The online auction ends Sunday and includes rare pickups with 9-foot boxes and five-window cabs. Phillips’ mission is for them to find homes with people who will restore them, possibly customize them or use them in rat rod projects, according to the online auction site.

It’s a collection the EF-3 tornado barely missed in late May when it hit Valley View and damaged nearly 500 homes in the small community of about 800 people.

“That tornado came through and picked up my stock trailer and threw it into an RV and knocked it on the side,” Phillips said. “But it didn’t hurt the old trucks. They weigh a ton compared to the new ones.”

Though it’s been a long time ago, Phillips, who was born in the late 1940s, still recalls seeing a Model A pickup for the first time as a child. His father, an Air Force pilot who flew a B-47 Stratojet in World War II, was stationed at the Air Force base in Wichita Falls, where Phillips said all these Models A and T pickups could be seen around town and on old farms around the area.

In 1968, Phillips moved to Denton County, went to school and graduated from North Texas State University — now the University of North Texas — and became a fighter pilot in Vietnam. He flew an F-4 Phantom II. His brother, also a pilot, flew an F-11 Tiger.

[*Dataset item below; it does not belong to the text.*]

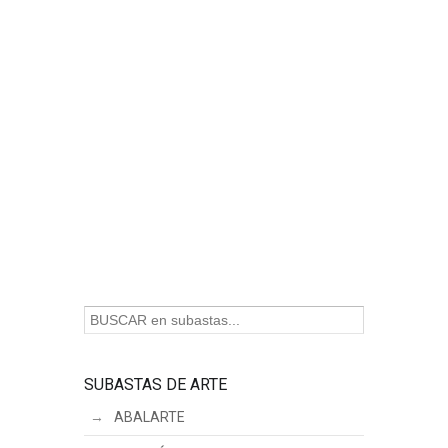
SUBASTAS DE ARTE
ABALARTE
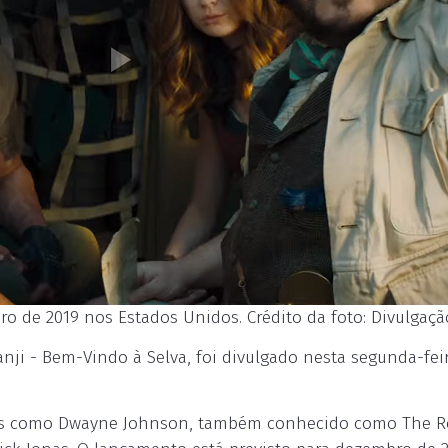
ro de 2019 nos Estados Unidos. Crédito da foto: Divulgaçã
anji - Bem-Vindo à Selva, foi divulgado nesta segunda-feir
es como Dwayne Johnson, também conhecido como The R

At the time, Phillips’ grandfather had told him he had an old Model A engine out in the hay barn. Phillips took it and put it in a 55-gallon barrel with brake fluid and kerosene to keep it from rusting and went off to fight in the war.

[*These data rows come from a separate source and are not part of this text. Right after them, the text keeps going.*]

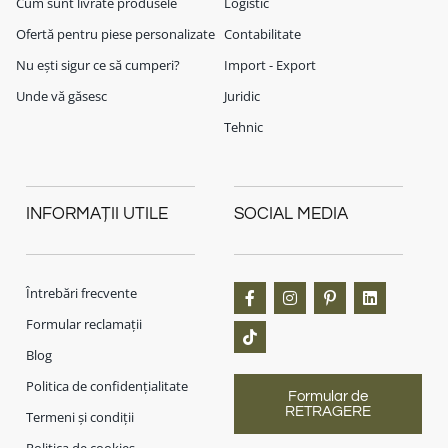
Cum sunt livrate produsele
Logistic
Ofertă pentru piese personalizate
Contabilitate
Nu ești sigur ce să cumperi?
Import - Export
Unde vă găsesc
Juridic
Tehnic
INFORMAȚII UTILE
SOCIAL MEDIA
Întrebări frecvente
Formular reclamații
Blog
Politica de confidențialitate
Formular de
RETRAGERE
Termeni și condiții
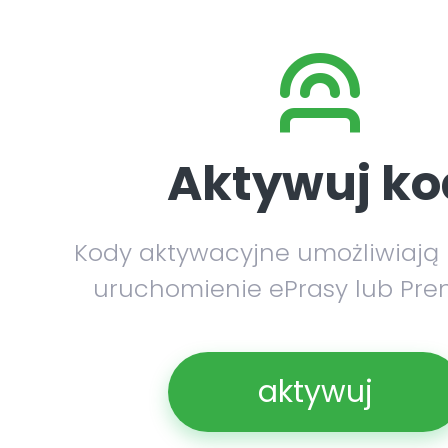
Aktywuj ko
Kody aktywacyjne umożliwiają
uruchomienie ePrasy lub Pre
aktywuj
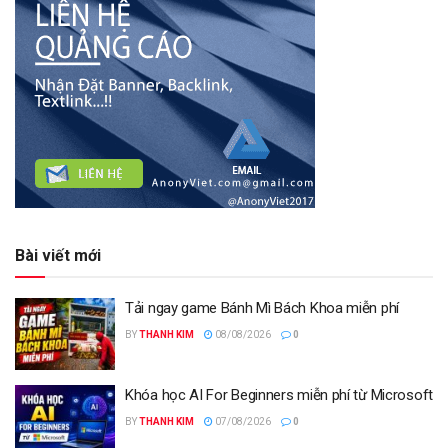
Bài viết mới
Tải ngay game Bánh Mì Bách Khoa miễn phí
BY
THANH KIM
08/08/2026
0
Khóa học AI For Beginners miễn phí từ Microsoft
BY
THANH KIM
07/08/2026
0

Twenty years later, Phillips began collecting old pickups to rent to movie companies. He settled on GMC for the most part because he said the company had introduced a full-pressure insert bearing motor that didn’t require someone skilled in metallurgy to pour molten hot metal for the pour bearings. Instead, the Detroit truck company had designed bearings that could be inserted into the motor. It made them easier to change.

Phillips would drive around and see an old pickup in someone’s yard, pull over and find out if they were interested in selling. If not, he’d leave a business card for them in case they changed their minds.

“You could do that back then,” Phillips said. “I don’t think I would try that anymore.”

Phillips eventually shifted gears and started responding to advertisements placed in car and truck magazines and used the internet before it became a cesspool of opinion.

But the GMC pickups from the 1950s were harder for him to find than Chevys.

Over the years, Phillips would do his collecting in between raising Longhorn cattle off FM2450 on the outskirts of Sanger. He lined up his pickups in the pasture. They could be seen from the road. People would often leave notes on the gates to see if he was interested in selling, according to an early June press release.

Phillips’ answer was always no — until he started having medical issues.

And while he’s selling his prized collection, Phillips managed to keep one thing from the auction block.

“The Model A engine is still in a footlocker in the barn,” said Phillips, who rebuilt it. “I keep it for my son and grandsons.”